*TASK TO COMPLETE*.
Scan the records below and copy every line that contains the string "films".

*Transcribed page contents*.

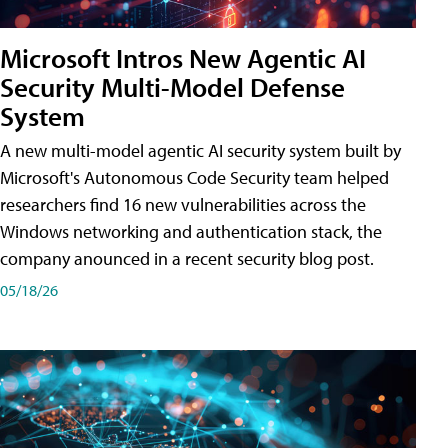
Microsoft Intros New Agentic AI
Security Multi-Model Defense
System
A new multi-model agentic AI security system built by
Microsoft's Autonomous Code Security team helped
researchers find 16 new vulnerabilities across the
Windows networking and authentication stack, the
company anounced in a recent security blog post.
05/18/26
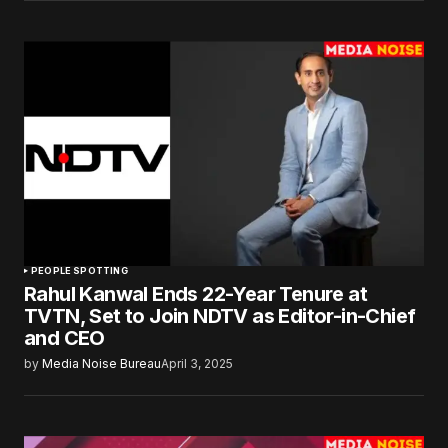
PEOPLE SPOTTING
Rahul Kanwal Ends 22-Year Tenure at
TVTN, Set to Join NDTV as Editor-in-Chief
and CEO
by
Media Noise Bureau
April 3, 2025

* * *

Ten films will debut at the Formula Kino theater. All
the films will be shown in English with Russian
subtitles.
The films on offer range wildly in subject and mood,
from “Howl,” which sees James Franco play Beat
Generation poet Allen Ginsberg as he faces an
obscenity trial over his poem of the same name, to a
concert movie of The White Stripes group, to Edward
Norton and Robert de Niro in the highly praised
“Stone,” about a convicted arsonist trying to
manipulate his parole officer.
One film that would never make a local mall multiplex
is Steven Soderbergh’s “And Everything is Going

--

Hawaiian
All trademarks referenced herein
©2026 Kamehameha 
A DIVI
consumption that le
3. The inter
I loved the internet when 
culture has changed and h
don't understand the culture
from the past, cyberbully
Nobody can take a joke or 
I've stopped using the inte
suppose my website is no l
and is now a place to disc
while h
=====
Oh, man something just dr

*WRITTEN RESPONSE*.
Ten films will debut at the Formula Kino theater. All
the films will be shown in English with Russian
The films on offer range wildly in subject and mood,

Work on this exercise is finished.